[[ Exercise data, beginning ]]

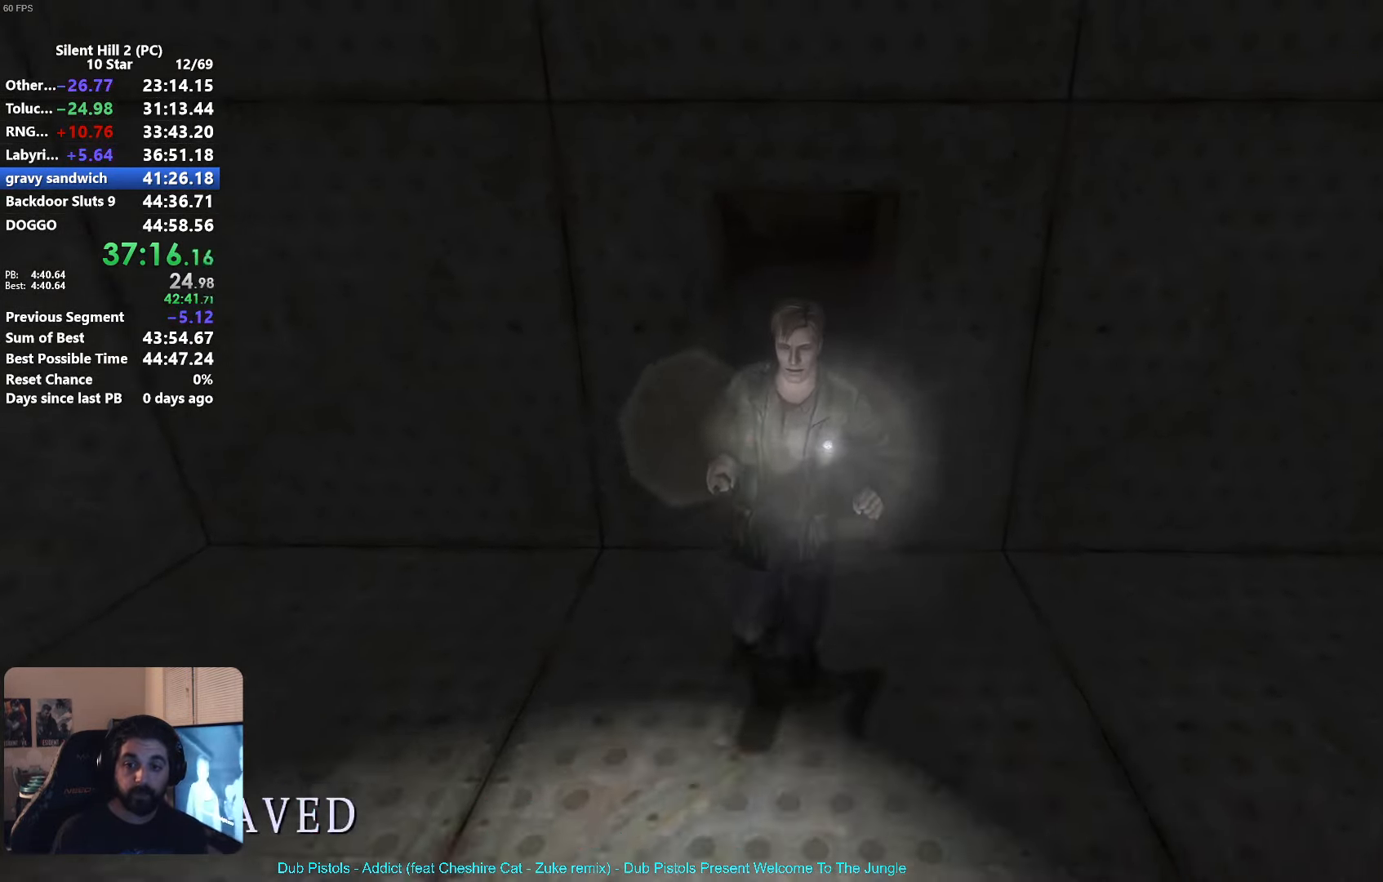
{"buttons": [], "left_stick": "down", "button_events": [[233, "X", "up"]]}
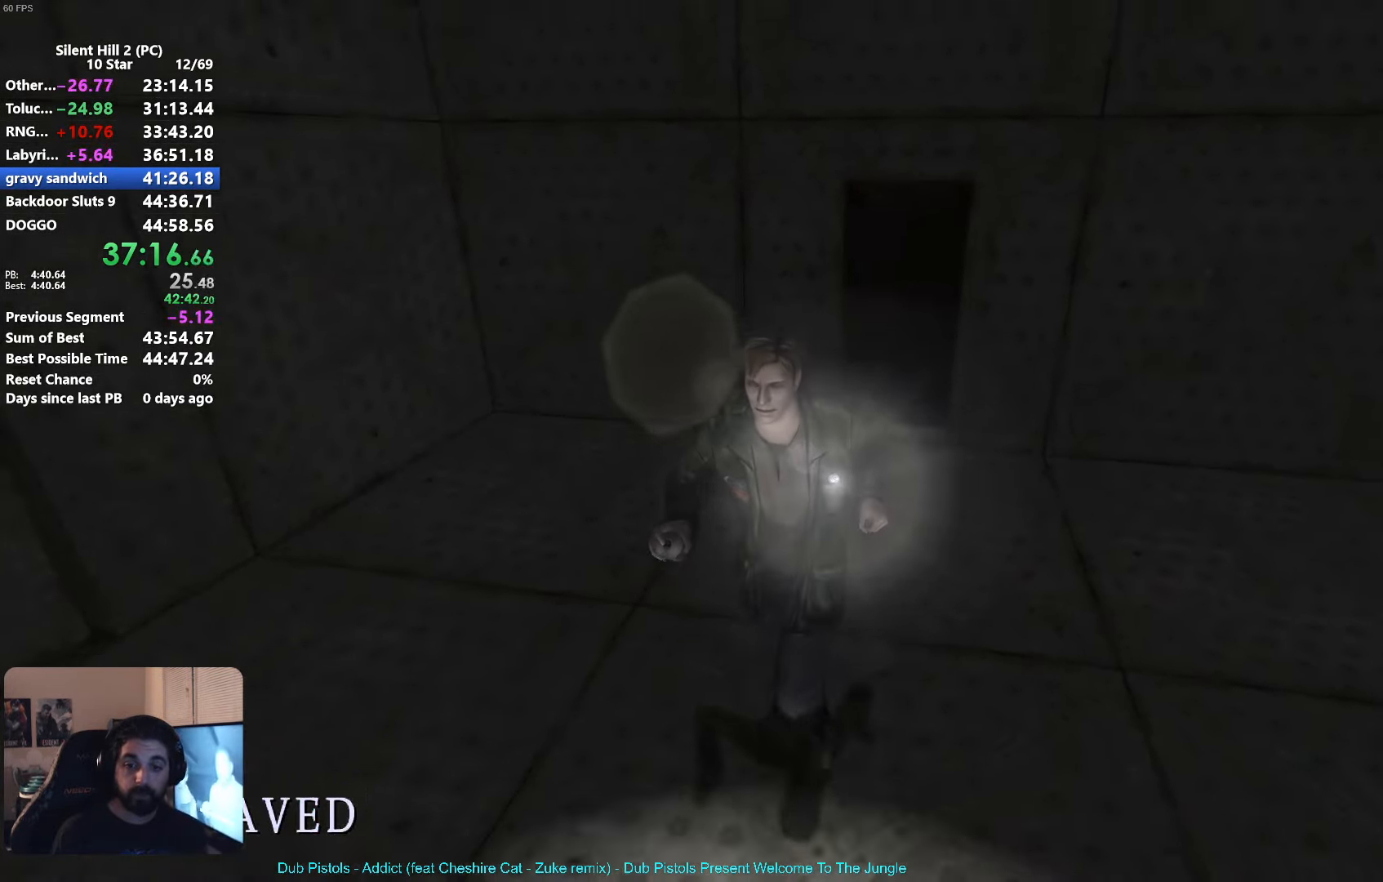
{"buttons": ["X"], "left_stick": "left", "button_events": [[267, "X", "down"]]}
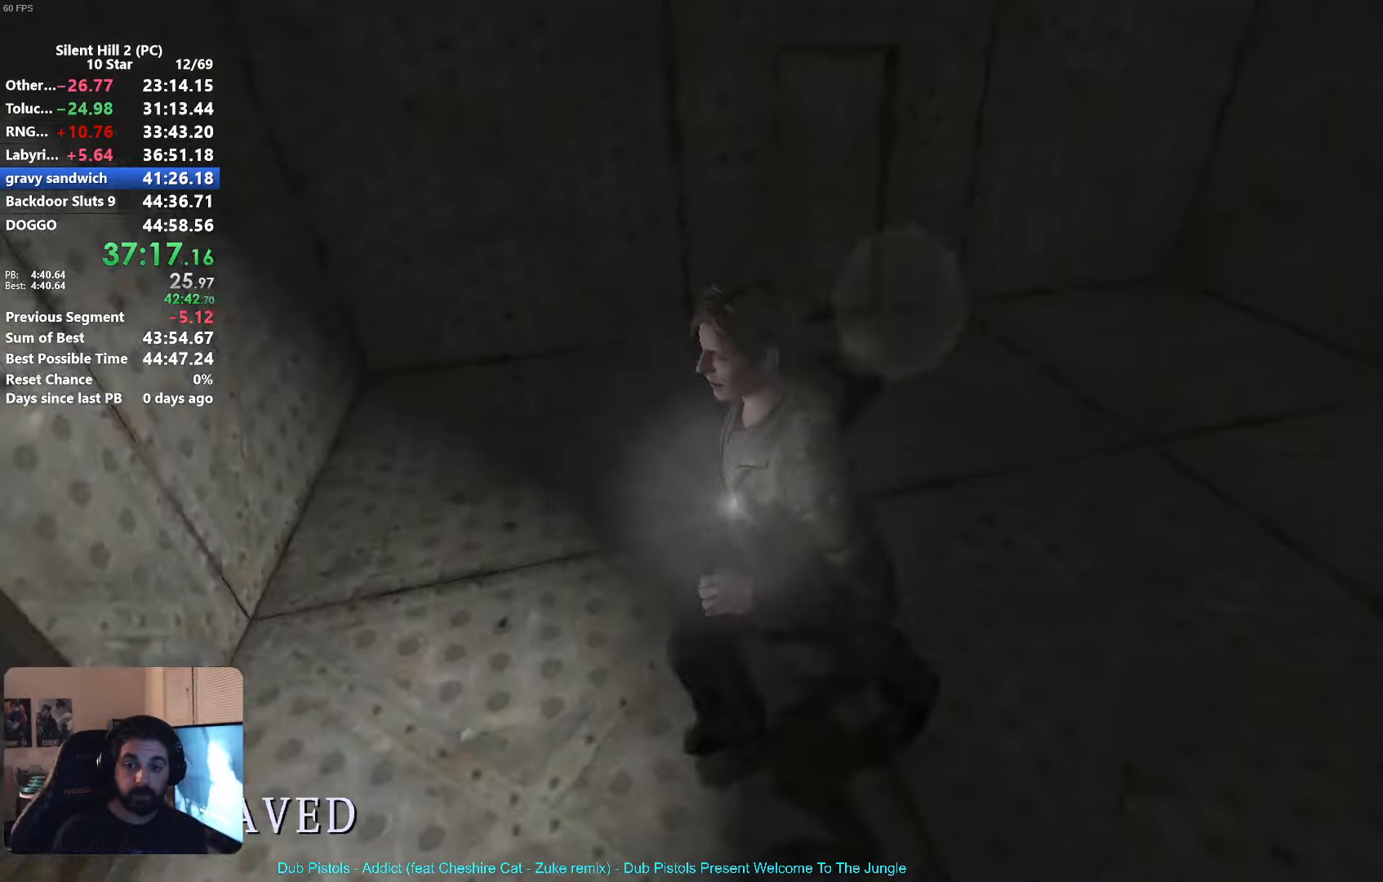
{"buttons": ["X"], "left_stick": "up-left", "button_events": []}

[[ Exercise data, end ]]

Copy all of the data word for word, and keep the pictures out of it.

* Output of the exercise *
{"buttons": [], "left_stick": "down", "button_events": [[233, "X", "up"]]}
{"buttons": ["X"], "left_stick": "left", "button_events": [[267, "X", "down"]]}
{"buttons": ["X"], "left_stick": "up-left", "button_events": []}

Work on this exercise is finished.